La speranza non si è ancora spenta
NAPOLI (di Attilio Iannuzzo) – Giuseppe Girolamo, imbarcatosi sulla Concordia come batterista della band Dee Dee Smith, lasciava il suo posto in scialuppa ad un bambino. Un gesto eroico che probabilmente gli è costato la vita. Di lui si sono infatti perse le tracce. La speranza è quella di ritrovarlo in vita. Lo sperano i familiari, lo spera il popolo che attende le news dai tg, lo sperano gli utenti del web. Talvolta dai gesti si percepiscono le abitudini, i sentimenti delle persone.

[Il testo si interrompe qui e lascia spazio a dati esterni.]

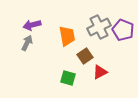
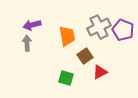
gray arrow: rotated 28 degrees counterclockwise
green square: moved 2 px left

La televisione degli ultimi trent’anni, soprattutto quella commerciale, ci ha fatto credere che la notorietà si acquisisce mettendosi in mostra stupidamente, magari partecipando a trasmissioni insignificanti. In molti (non sono la maggioranza in verità) diventano famosi senza saperlo, come nel caso di Giuseppe.
L’ultima volta che Giuseppe Girolamo è stato visto era venerdì notte. Sul ponte insieme a migliaia di passeggeri. Alcuni testimoni raccontano che “aveva un posto sulla scialuppa di salvataggio, ma l’ha lasciato a un bambino“.
Per il musicista si sono mobilitati tutti i suoi amici. Su Facebook continuano ad arrivare messaggi. «Sappiamo che ci sei, fatti sentire», oppure: «Siamo qui che ti aspettiamo». Al Giglio sono arrivati i familiari. Per il momento, però, del ragazzo eroe non c’è traccia, il suo nome è ancora nella lista dei dispersi. Poche le possibilità di rivederlo vivo, ma la speranza di tutti non si è ancora spenta.